His voice came out cold and bitter. “Experience tells me a mother can be parted from her son all too easily.”

“Aaron, how can you say that? You should understand better than anyone since your own mother…” Her voice trailed off, leaving only the clopping of the horses’ hooves.

He needed several minutes before he could look at her again and face the worried sympathy etched in every line of her features.

“Aaron, I… I’m so sorry. I didn’t mean to hurt or offend you.”

He swallowed back the bitterness that melted into a familiar sorrow. “I know you didn’t.”

“I should have realized… Your mother hurt you terribly when she left.”

It wasn’t a question, but he didn’t want to discuss it now.

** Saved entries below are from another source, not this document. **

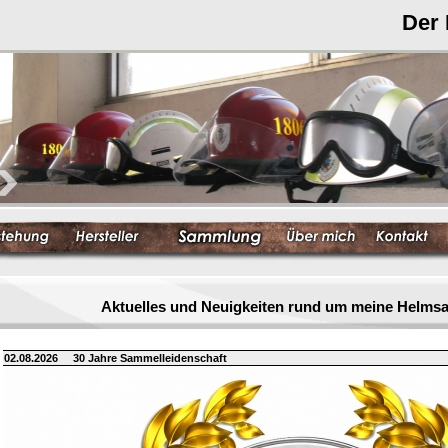
Der
Aktuelles und Neuigkeiten rund um meine Helm
02.08.2026
30 Jahre Sammelleidenschaft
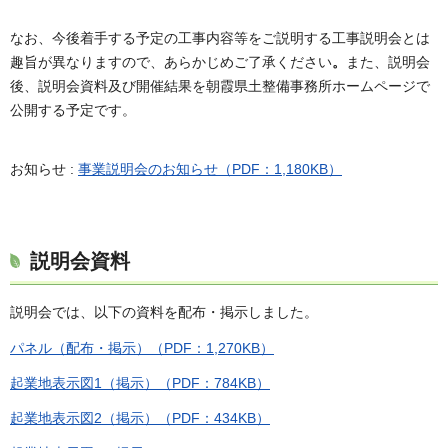
なお、今後着手する予定の工事内容等をご説明する工事説明会とは
趣旨が異なりますので、あらかじめご了承ください
。
また、説明会
後、説明会資料及び開催結果を朝霞県土整備事務所ホームページで
公開する予定です。
お知らせ :
事業説明会のお知らせ（PDF：1,180KB）
説明会資料
説明会では、以下の資料を配布・掲示しました。
パネル（配布・掲示）（PDF：1,270KB）
起業地表示図1（掲示）（PDF：784KB）
起業地表示図2（掲示）（PDF：434KB）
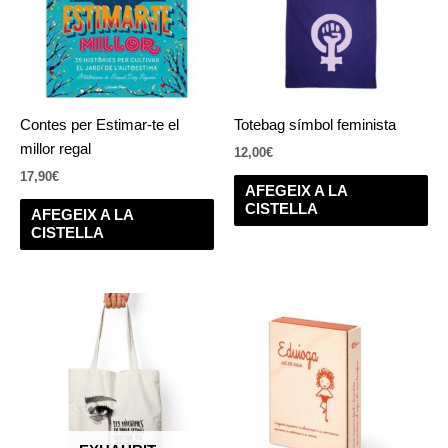
Contes per Estimar-te el
Totebag símbol feminista
millor regal
12,00
€
17,90
€
AFEGEIX A LA
CISTELLA
AFEGEIX A LA
CISTELLA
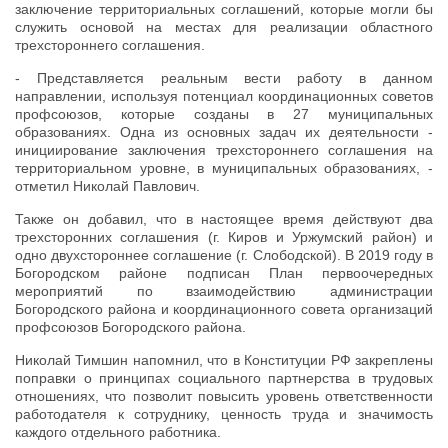
заключение территориальных соглашений, которые могли бы
служить основой на местах для реализации областного
трехстороннего соглашения.
- Представляется реальным вести работу в данном
направлении, используя потенциал координационных советов
профсоюзов, которые созданы в 27 муниципальных
образованиях. Одна из основных задач их деятельности -
инициирование заключения трехстороннего соглашения на
территориальном уровне, в муниципальных образованиях, -
отметил Николай Павлович.
Также он добавил, что в настоящее время действуют два
трехсторонних соглашения (г. Киров и Уржумский район) и
одно двухстороннее соглашение (г. Слободской). В 2019 году в
Богородском районе подписан План первоочередных
мероприятий по взаимодействию администрации
Богородского района и координационного совета организаций
профсоюзов Богородского района.
Николай Тимшин напомнил, что в Конституции РФ закреплены
поправки о принципах социального партнерства в трудовых
отношениях, что позволит повысить уровень ответственности
работодателя к сотруднику, ценность труда и значимость
каждого отдельного работника.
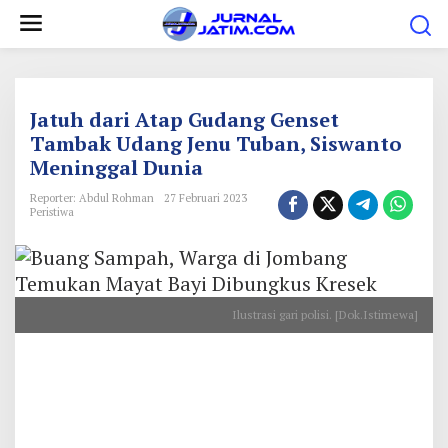
L
e
w
a
t
Jatuh dari Atap Gudang Genset
i
Tambak Udang Jenu Tuban, Siswanto
Meninggal Dunia
k
e
Reporter: Abdul Rohman
27 Februari 2023
Peristiwa
k
o
n
t
Ilustrasi gari polisi. [Dok.Istimewa]
e
n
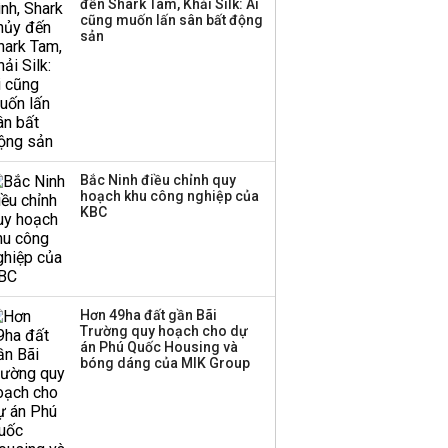
đến Shark Tam, Khải Silk: Ai
công ty khác đã giải thể
cũng muốn lấn sân bất động
sản
Bắc Ninh điều chỉnh quy
hoạch khu công nghiệp của
KBC
Hơn 49ha đất gần Bãi
Trường quy hoạch cho dự
án Phú Quốc Housing và
bóng dáng của MIK Group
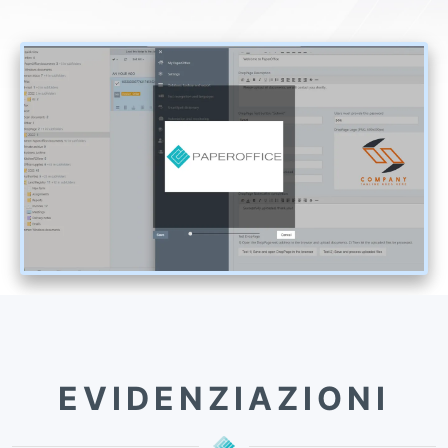
EVIDENZIAZIONI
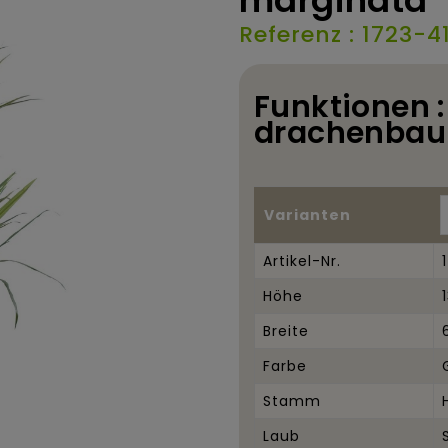
marginata
Referenz : 1723-4
Funktionen :
drachenbau
Varianten
Artikel-Nr.
Höhe
Breite
Farbe
Stamm
Laub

“Nora, I know how my actions must look to you, but I beg you to trust me.” He breathed in and looked back just to be sure they weren’t being followed. “I didn’t want to leave the foal or walk away. I promise you, I know exactly who that man is.”

“You do?”

“I don’t know how you managed to find him, but he is the same man I followed out of the castle the night I met you, the same man who I chased to the edge of the woods until his friends came out and beat me.”

Nora covered her mouth and looked behind her at the path they had just trodden.

“We aren’t walking away forever, Nora, but I need to think. You and I weren’t prepared to apprehend him today. If you had come to me about this scheme of yours earlier, I could have prepared for this.”